Lanzó una exclamación ahogada ante aquella luz que hería sus ojos. Esta vez no era la incandescencia regulada de la linterna, sino auténtica luz del sol. Penetraba por una puerta de la pared, y por un segundo no hubo nada más. Sólo la luz, tan brillante, tan difícil de mirar. Se sintió como un topo. Se encogió, apretó los ojos, lanzó un grito y se aovilló como una bola.
Entonces, con sus ojos entornados le vio de pie en el umbral de la puerta, con la luz que le iluminaba por detrás. Distinguió en el triángulo de sus piernas los colores azul y verde, y pensó en la luz del día, el cielo y los árboles, pero no supo decir qué era, porque no llevaba las gafas.
—Necesito mis gafas —musitó.
—No —dijo el hombre—. No necesitas tus gafas.
—Pero yo…
—¡Cierra el pico!
Lottie se acurrucó en su manta. Vio la silueta del hombre, pero la luz de detrás (tan brillante, tan furiosa, como si descara devorarla) le impidió distinguir nada más. Excepto sus manos. Llevaba guantes. En una de sus manos sostenía un termo rojo y en la otra algo que parecía un tubo. Los ojos de Lottie se clavaron en el termo. Frío, dulce y líquido. Pero en lugar de destapar el termo y darle de beber, el hombre tiró el tubo sobre los ladrillos que había encima de su cabeza. Forzó la vista y vio que era un periódico.
—Papá no ha dicho la verdad —dijo el hombre—. Papá no ha dicho ni palabra. ¿No es una pena, Lottie?
Había algo en su voz… Lottie sintió cosquillas en los ojos y un nudo en el estómago.
—Intenté decírtelo —murmuró—. Lo intenté. Cito no sabe contar bien historias.
—Y eso es un problema, ¿eh? Pero da igual, porque sólo necesita un poco de estímulo. Se lo vamos a dar, tú y yo. ¿Estás dispuesta?
—Intenté decirle… —Lottie trató de tragar saliva. Extendió una mano hacia el termo—. Tengo sed.
Quiso levantar la cabeza de los ladrillos, quiso correr hacia la luz que había detrás del hombre, pero no lo consiguió. No tenía fuerzas para nada. Notó que resbalaban lágrimas por las comisuras de sus ojos.

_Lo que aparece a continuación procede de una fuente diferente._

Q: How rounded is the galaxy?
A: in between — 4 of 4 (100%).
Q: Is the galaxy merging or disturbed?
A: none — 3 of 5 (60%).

«Qué niña», habría dicho Breta.
El hombre cerró la puerta con el pie, pero no llegó a encajarse. Quedó una franja de luz, indicando a Lottie dónde estaba. Una franja de luz que le indicaba en qué dirección correr.
Pero le dolía demasiado el cuerpo. Apenas podía moverse. Tenía hambre, sed y cansancio. Además, estaba a tres pasos de distancia, y el hombre salvaría en menos de un segundo aquellos pasos, y ella estaba viendo sus zapatos y la parte inferior de sus pantalones.

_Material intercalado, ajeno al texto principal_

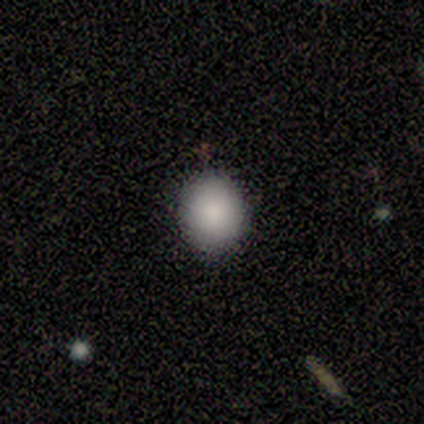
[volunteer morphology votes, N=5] Smooth or featured?
  - smooth: 100% *
  - featured or disk: 0%
  - star or artifact: 0%
How rounded?
  - round: 80% *
  - in between: 20%
  - cigar-shaped: 0%
Merging?
  - none: 100% *
  - minor disturbance: 0%
  - major disturbance: 0%
  - merger: 0%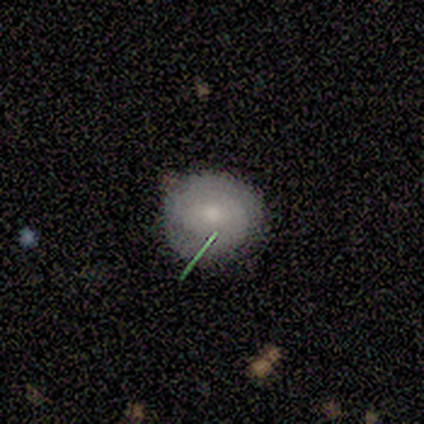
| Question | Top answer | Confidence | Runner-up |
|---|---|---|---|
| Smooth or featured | smooth | 100% | — |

El hombre se arrodilló y ella retrocedió. Notó un bulto detrás de su cabeza y comprendió que había rodado sin querer sobre Widgie. «Pobre Widgie —pensó—. No he sido muy buena con Widgie». Se apartó de él.

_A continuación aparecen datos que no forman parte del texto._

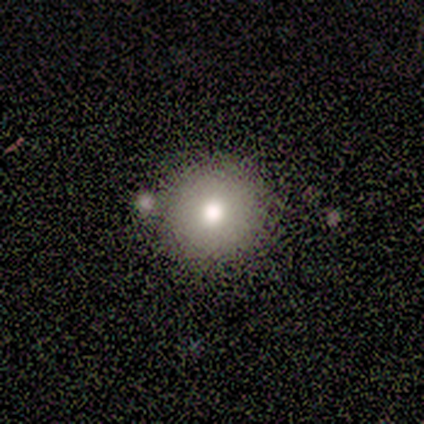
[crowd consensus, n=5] Overall: smooth (100%). How rounded: round (100%). Merging: none (80%).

—Así está mejor —dijo el hombre—. Cuando no peleas, es mejor.
Como a través de una nube, lo vio destapar el termo.
—Mis gafas —dijo—. ¿Puedes darme mis gafas?
—Para esto no necesitas gafas.
El hombre deslizó la mano izquierda bajo su cuello y alzó su cabeza.
—Papá tendría que haber publicado la historia —dijo. Aumentó la presa de los dedos. Tiraron de su pelo—. Papá tendría que haber obedecido.
—Por favor… —Lottie sintió que temblaba por dentro. Sus pies empezaron a agitarse. Sus manos arañaron el suelo—. Me haces daño —dijo—. No… Mi mamá…
—No —dijo el hombre—. Esto no va a hacerte daño. Ni una pizca. Ya lo verás. ¿Estás preparada para beber?
La sujetaba con firmeza, pero Lottie se sintió más animada. No tenía intención de hacerle daño.
Sin embargo, en lugar de verter zumo en el tapón del termo, en lugar de alzar aquel tapón en forma de vaso hasta su boca, agarró su cuello con más fuerza, echó su cabeza hacia atrás y colocó el termo encima de su boca. Empezó a verter.
—Traga —murmuró—. Tienes sed. Traga. Te sentará bien. Lottie tosió. Escupió. Engulló el líquido. Estaba frío, pero no era zumo.
—No es… —dijo.
—¿Zumo? Esta vez no. Pero está fresco, ¿no? Date prisa. Bébelo todo.
Lottie se resistió, pero él se limitó a agarrarla con más fuerza. La niña comprendió que el camino a la libertad consistía en obedecerle. Bebió y tragó. Él vertió y vertió.
Y antes de que se diera cuenta, Lottie estaba flotando. Vio a la hermana Agnetis. Vio a la señora Maguire. Vio a mamá, a Cito y Fermain Bay. Y entonces la oscuridad regresó.